> Instrucciones
1) Enumera las pruebas preliminares que, según el texto sobre la denuncia, los legisladores acercaron a la Comisión Bicameral de Inteligencia.
2) Copia el fragmento del texto sobre la denuncia que va desde "El diputado Esteban" hasta "una necesidad logística.", cambiando "Bakú" por "Estambul".

> Texto analizado
La contundencia de la denuncia reside en la solidez de las pruebas preliminares: legisladores han acercado a la Comisión Bicameral de Inteligencia itinerarios de vuelo, movimientos sin correlato técnico y, lo más gráfico, una fotografía viral en redes sociales donde un hombre con rasgos coincidentes al del funcionario se observa en las gradas del autódromo.

El diputado Esteban Paulón (Encuentro Federal, Santa Fe), quien confirmó públicamente el hecho, subrayó la inconsistencia aerocomercial de la ruta: «No existen vuelos regulares hacia Asia Central que pasen naturalmente por Bakú. Uno va por Europa o escala en Turquía, no en el Cáucaso». Esta explicación, fácilmente verificable por cualquier viajero, sugiere que la detención fue una elección forzada y deliberada, no una necesidad logística.

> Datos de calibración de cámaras
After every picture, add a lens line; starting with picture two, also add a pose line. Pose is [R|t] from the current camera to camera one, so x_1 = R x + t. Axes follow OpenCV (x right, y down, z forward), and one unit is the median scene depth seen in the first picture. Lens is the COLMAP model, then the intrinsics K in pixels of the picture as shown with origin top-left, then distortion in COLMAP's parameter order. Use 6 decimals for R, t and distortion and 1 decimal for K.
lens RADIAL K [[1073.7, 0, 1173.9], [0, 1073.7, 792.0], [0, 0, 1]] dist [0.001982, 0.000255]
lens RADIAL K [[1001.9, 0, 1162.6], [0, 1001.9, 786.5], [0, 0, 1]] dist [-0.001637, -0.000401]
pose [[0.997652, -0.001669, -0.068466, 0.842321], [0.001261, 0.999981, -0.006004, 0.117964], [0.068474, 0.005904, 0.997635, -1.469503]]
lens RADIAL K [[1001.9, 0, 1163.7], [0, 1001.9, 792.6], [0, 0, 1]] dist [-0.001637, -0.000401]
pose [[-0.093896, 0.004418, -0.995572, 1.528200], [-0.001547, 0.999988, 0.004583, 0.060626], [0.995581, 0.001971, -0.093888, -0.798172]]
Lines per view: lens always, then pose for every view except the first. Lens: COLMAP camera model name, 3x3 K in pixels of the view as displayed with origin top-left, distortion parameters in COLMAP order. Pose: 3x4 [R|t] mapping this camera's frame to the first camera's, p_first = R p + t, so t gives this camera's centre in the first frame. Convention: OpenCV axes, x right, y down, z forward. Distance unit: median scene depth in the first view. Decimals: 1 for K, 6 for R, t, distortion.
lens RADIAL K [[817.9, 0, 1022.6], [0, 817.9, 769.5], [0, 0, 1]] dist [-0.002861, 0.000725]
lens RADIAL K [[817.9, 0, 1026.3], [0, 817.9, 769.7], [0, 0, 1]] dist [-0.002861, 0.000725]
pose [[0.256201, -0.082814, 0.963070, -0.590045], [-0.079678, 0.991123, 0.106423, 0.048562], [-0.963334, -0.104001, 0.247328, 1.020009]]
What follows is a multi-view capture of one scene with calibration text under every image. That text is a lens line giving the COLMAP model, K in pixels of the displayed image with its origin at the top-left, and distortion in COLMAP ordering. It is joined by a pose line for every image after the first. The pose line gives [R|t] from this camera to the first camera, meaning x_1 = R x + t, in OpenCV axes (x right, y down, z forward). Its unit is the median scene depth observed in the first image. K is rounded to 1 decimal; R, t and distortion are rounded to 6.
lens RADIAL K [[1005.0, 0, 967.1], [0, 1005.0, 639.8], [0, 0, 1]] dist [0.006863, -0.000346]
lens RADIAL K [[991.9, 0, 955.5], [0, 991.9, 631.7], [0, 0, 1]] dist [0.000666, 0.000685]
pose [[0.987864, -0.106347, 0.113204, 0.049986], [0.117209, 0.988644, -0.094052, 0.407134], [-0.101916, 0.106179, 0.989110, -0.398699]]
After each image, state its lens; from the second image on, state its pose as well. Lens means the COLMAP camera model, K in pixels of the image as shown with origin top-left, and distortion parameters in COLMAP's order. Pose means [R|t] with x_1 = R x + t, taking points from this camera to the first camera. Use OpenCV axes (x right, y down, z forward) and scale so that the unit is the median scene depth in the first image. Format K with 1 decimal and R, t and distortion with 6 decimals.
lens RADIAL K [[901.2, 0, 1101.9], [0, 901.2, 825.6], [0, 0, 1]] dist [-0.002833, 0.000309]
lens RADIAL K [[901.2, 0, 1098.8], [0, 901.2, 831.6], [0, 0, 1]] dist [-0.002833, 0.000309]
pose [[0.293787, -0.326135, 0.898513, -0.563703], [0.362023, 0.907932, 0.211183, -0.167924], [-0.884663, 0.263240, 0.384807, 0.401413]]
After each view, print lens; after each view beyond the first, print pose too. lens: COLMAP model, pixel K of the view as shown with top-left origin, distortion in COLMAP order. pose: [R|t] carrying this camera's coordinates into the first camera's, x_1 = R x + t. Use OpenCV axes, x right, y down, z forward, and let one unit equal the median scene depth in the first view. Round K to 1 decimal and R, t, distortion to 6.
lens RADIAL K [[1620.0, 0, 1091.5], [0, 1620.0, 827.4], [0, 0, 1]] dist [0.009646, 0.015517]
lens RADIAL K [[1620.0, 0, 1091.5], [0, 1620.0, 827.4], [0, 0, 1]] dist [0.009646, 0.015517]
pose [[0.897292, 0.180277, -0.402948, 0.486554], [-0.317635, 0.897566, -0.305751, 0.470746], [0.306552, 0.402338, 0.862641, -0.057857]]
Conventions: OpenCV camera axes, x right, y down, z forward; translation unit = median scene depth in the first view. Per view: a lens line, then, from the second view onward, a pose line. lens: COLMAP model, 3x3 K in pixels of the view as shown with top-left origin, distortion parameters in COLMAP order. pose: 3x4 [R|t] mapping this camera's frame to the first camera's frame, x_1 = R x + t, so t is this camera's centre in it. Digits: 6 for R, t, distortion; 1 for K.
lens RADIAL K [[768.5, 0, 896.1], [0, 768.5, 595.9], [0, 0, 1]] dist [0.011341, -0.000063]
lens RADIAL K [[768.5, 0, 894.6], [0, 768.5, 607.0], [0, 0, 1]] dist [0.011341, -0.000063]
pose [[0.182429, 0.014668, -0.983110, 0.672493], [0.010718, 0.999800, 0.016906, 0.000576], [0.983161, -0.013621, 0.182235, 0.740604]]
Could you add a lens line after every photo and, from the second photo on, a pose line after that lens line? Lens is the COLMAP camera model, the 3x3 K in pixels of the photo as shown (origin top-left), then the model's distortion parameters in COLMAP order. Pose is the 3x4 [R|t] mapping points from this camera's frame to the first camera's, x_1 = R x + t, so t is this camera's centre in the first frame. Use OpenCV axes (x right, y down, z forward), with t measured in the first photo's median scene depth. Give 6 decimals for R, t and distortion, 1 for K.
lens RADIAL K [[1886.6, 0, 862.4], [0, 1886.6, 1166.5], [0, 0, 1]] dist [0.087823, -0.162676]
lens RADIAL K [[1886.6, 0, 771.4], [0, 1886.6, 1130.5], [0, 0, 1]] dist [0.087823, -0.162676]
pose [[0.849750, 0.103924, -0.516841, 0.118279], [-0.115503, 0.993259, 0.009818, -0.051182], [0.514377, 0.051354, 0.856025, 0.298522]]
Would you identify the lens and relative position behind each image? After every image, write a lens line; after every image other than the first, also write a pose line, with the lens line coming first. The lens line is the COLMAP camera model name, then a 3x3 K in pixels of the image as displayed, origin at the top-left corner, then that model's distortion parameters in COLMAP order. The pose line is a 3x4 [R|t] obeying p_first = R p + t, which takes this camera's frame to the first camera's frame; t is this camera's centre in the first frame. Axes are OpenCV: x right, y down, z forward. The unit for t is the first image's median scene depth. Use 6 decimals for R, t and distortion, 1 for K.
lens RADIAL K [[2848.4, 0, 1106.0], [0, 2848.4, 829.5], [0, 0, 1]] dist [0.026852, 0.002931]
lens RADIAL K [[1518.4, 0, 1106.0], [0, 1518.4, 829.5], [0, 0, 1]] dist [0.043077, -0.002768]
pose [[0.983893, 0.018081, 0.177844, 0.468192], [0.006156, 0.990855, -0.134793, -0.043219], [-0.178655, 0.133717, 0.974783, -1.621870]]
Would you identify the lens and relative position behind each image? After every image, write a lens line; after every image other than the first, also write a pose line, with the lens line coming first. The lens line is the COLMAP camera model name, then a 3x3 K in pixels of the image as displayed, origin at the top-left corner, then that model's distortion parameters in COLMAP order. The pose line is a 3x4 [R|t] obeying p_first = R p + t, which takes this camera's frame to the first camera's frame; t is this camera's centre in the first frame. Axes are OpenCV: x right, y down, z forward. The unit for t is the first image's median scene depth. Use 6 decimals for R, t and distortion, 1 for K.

> Respuestas
1)
- Itinerarios de vuelo
- Movimientos sin correlato técnico
- Una fotografía viral en redes sociales

2)
El diputado Esteban Paulón (Encuentro Federal, Santa Fe), quien confirmó públicamente el hecho, subrayó la inconsistencia aerocomercial de la ruta: «No existen vuelos regulares hacia Asia Central que pasen naturalmente por Estambul. Uno va por Europa o escala en Turquía, no en el Cáucaso». Esta explicación, fácilmente verificable por cualquier viajero, sugiere que la detención fue una elección forzada y deliberada, no una necesidad logística.